Questions on the material:
1. From the comment about living as God intended, list each feeling the writer says comes when not living the lifestyle God intended.
2. In the comment about living as God intended, rewrite the part that begins at the words "These words cut" and ends after "world on fire.", swapping "awesome" for "extraordinary".
3. Write what comes next in the discussion about finding time for prayer, picking up after its final sentence.

Given passage:
These words cut right to my heart, Matt. When I am not living the lifestyle that God intended for me and my family I get discouraged, anxious and depressed. Much of the time we are not living as God intended, sure I may be a “good guy” and not breaking any commandments, etc… But I don’t want to be “good,” I want to be awesome… I want to set the world on fire.

The only time when I feel Joy and my anxiety and depression go away, and I am filled with hope, is when I am living how God intended. My problem is that most of the time I find it to hard to do that… I am so busy, so many things to do and I don’t have time to be quiet… and listen.

Questions to all:
1 – When you have kids, jobs and obligations how do you find time to be quiet and still so as to listen to God?
2 – When you are stuck in this lifestyle, how do you pull yourself out?

John December 9, 2010 at 8:41 am

A reply to Brian.

I’m saying this as a 24 year old with no kids so please excuse me if I go way off base.

It’s really important to have some level of prayer life, meaning designated times for prayer alone. That is not to say that it must be three hours a day. If you can pray the Angelus three times a day or just once and you pray it with all your heart, you will be able to feel the solace you desire. St. Francis De Sales talked abuot how people of different walks of life should expect their prayer lives to be different, i.e. a married man with children and work should not expect to have the prayer life of a monk and should not hold himself accountable to an untenable goal. So if you pray when you’re walking your dog or driving to walk or the store, that’s ok. Thank God for the opportunity and the desire to want to pray, even if it seems squeezed in.

Records supplied:
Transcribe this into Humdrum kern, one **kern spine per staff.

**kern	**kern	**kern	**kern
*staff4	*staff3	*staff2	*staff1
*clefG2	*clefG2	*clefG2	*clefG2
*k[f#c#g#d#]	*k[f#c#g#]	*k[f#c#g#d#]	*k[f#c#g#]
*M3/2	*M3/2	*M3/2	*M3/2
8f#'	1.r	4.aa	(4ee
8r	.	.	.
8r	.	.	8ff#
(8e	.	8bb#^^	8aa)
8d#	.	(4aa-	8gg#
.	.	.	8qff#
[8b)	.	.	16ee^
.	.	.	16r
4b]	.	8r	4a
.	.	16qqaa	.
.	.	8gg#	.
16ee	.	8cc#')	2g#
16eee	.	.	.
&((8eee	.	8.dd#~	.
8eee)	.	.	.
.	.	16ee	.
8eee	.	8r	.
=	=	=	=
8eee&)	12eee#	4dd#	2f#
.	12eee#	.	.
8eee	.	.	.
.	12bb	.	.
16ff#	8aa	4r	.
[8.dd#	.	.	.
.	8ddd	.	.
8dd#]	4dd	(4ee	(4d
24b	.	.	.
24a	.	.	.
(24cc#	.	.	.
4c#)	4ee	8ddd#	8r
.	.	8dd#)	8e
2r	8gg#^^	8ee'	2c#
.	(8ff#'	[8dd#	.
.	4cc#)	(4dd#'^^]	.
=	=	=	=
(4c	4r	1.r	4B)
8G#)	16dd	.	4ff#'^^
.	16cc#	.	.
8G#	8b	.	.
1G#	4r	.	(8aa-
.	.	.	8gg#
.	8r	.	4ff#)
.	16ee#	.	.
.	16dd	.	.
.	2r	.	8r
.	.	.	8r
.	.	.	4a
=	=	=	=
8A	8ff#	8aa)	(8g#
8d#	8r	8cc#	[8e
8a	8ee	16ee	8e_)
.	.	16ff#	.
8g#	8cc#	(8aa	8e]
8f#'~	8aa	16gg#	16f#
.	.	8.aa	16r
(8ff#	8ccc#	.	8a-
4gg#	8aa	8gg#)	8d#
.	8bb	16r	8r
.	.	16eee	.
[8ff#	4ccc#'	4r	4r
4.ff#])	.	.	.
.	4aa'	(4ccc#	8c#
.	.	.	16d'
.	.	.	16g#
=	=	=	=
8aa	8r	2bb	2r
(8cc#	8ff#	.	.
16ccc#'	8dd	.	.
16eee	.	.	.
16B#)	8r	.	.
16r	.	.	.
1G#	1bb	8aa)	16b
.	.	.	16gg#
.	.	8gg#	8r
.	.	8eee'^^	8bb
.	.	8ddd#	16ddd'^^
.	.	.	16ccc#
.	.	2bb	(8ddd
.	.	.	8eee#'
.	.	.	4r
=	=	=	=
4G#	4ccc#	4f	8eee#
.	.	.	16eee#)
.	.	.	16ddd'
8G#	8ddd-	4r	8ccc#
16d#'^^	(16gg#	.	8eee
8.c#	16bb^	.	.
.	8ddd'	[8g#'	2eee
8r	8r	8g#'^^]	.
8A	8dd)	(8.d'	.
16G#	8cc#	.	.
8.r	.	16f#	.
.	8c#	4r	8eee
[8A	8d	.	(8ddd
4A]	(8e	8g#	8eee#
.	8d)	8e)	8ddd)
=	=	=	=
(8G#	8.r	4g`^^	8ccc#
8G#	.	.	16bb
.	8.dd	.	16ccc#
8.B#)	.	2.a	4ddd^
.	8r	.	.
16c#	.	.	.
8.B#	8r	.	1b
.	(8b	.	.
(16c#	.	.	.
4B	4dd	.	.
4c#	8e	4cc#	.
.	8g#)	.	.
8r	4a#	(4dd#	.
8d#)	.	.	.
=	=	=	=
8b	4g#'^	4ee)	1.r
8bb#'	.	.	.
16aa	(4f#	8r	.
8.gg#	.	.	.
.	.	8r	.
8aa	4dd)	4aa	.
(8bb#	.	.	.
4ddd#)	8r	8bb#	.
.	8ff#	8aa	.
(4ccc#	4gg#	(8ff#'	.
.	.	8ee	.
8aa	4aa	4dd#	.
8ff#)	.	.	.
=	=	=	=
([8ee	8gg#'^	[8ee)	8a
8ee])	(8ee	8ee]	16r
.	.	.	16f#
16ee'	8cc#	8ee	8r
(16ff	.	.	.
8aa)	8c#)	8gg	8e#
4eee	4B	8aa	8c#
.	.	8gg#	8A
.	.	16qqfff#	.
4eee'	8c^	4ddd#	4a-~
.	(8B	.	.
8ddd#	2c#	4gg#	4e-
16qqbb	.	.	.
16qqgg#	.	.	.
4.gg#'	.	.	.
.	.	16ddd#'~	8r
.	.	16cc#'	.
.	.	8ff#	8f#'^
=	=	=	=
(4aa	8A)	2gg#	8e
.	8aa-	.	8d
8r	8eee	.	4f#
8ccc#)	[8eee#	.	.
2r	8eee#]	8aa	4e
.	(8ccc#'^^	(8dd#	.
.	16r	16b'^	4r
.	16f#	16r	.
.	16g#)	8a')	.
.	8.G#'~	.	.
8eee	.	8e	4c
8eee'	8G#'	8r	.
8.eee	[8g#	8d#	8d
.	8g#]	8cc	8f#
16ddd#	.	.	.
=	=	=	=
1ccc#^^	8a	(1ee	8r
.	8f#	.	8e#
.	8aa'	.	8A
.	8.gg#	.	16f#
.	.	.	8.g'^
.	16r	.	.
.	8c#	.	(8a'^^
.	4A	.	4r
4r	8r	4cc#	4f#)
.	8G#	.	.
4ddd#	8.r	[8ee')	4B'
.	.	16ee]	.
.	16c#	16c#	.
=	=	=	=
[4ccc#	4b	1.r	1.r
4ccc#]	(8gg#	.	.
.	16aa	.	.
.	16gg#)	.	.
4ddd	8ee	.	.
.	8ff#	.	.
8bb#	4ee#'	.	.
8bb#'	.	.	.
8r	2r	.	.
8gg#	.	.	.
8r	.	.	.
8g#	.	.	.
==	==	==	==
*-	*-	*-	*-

Results of the tasks:
1. discouraged, anxious, depressed

2.
These words cut right to my heart, Matt. When I am not living the lifestyle that God intended for me and my family I get discouraged, anxious and depressed. Much of the time we are not living as God intended, sure I may be a “good guy” and not breaking any commandments, etc… But I don’t want to be “good,” I want to be extraordinary… I want to set the world on fire.

3.
Secondly, if you have time to volunteer with or without your family, do something that allows you to witness suffering. Christ is easy to find there and it will give you perspective.

Thirdly, eliminate anything that you don’t need. Make your life as simple as possible. A good example is tv or reading unnecessary news on the web. If this is a way you relax and recharge, then that’s good, but if you wonder why you spend your time doing something after it, try to eliminate it and see if you still maintain a good balance.

And just ask for God to help you. He will. He wants nothing more than that. He wants what is best for you. Just be honest with Him. He’ll be honest with you.